Pour la majorité des membres de la Commission, la politique économique suisse des cinq prochaines années doit avant tout être basée sur la croissance et la concurrence, la responsabilité individuelle et le fonctionnement libre des règles du marché. La Suisse, dit le rapport, a trop souffert de la rigidité de ses structures, qui a pénalisé sa croissance plus encore que le louvoiement des politiques monétaire, salariale ou d'immigration. Il s'agit désormais d'adopter une «politique des étrangers plus opportune, ainsi qu'une politique monétaire et financière constante».

En clair, ce concept se traduit par une série de mesures fondamentales. D'abord, la création et l'utilisation d'un «capital humain qualifié». Cela passe par une politique d'immigration qui favorise nettement la main d'œuvre qualifiée, surtout en provenance de l'Union européenne vu la signature des accords bilatéraux. La formation doit favoriser à la fois l'apprentissage, les passerelles entre les diverses voies éducatives, le relèvement du seuil d'accès aux études supérieures (sélection d'entrée à l'université, renchérissement des études et système de bourses) et la concurrence accrue entre écoles privées et publiques à travers la mise sur pied de «bons de formation», suivant l'exemple américain.

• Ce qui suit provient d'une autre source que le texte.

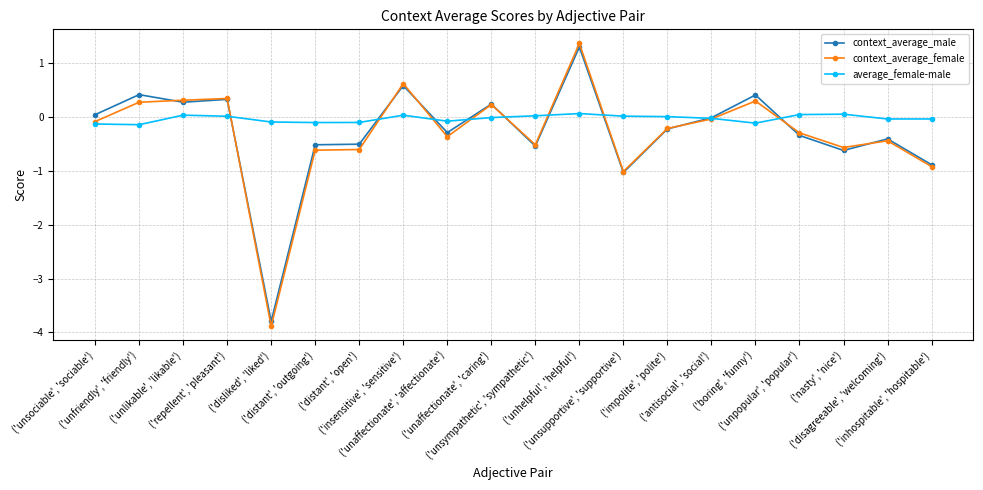

Is this an area chart (filled region under the line)?

No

Deuxième axe, la flexibilisation du marché du travail. Sa réglementation, dit le rapport, ne doit pas «inutilement limiter l'exploitation du capital humain». Par exemple, «la fixation de durées maximales de travail et de salaires minimaux dans les conventions collectives de travail est à proscrire». Dans le même ordre d'idées, l'assurance chômage doit davantage inciter à retrouver rapidement un emploi, par des prestations dégressives.

Troisième mesure, une privatisation systématique des infrastructures: séparation des activités (notamment pour le réseau ferré et l'exploitation des trains), suppression des privilèges de Swisscom, privatisation de La Poste. Ulrich Kohli estime que les prestations non rentables, comme la distribution de courrier dans les régions périphériques, pourraient être «ponctuellement subventionnées». Radio et télévision devraient être totalement ouvertes aux prestataires privés.

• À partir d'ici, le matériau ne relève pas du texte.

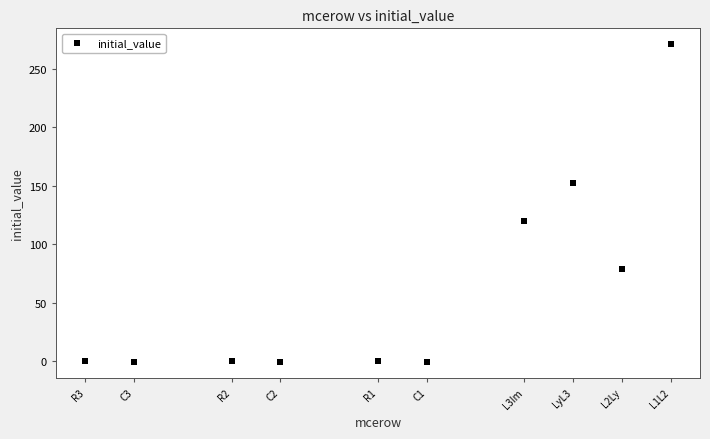

What is the average Y value?

61.8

Quatrième mesure, changer la fiscalité. Outre une nette baisse de l'imposition des entreprises et la suppression des taxes sur les transactions, l'impôt sur le revenu devrait être transformé en un «impôt sur la consommation effective», libérant l'épargne de toute ponction. L'AVS pourrait être financée en partie par la TVA au profit de ponctions salariales moindres. Le libre choix de la caisse de pension fait aussi partie des objectifs de la Commission.

Pour l'intégration de la Suisse à l'économie mondiale, la Commission mise sur l'OMC, et non sur l'adhésion à l'Union européenne, qui n'a pas droit à une seule mention. Une transformation fondamentale de l'agriculture est évidemment nécessaire.

Dernière curiosité: la suppression du surveillant des prix, poste trop politisé, dont la tâche serait désormais confiée à la Commission de la concurrence. Interrogé, Werner Marti réagit: «La remise en question de mon poste ne m'offusque pas. Mais le peuple a manifesté par deux fois son attachement à une fonction régulatrice qui dépasse les questions de concurrence et qui sert d'arbitre lorsque, justement, les règles du marché ne fonctionnent plus. Cette proposition est purement idéologique.»

Même réaction de la part du syndicaliste Serge Gaillard, qui signe une «note de minorité» à la fin du rapport – la sous-commission qui a rédigé le rapport l'a voté à 10 voix contre 3. «Dès le départ, il était clair que ce document serait inutile. Avant de lancer un concept, il faut parler des problèmes que l'on veut résoudre, ce que ne fait pas le rapport: chômage, infrastructures, aucun problème concret n'est abordé. Je regrette que ce ne soit pas un travail de consensus. Mais ce texte n'est que l'œuvre de quelques professeurs ultralibéraux, pas des ténors de l'économie. Sa portée est très limitée.»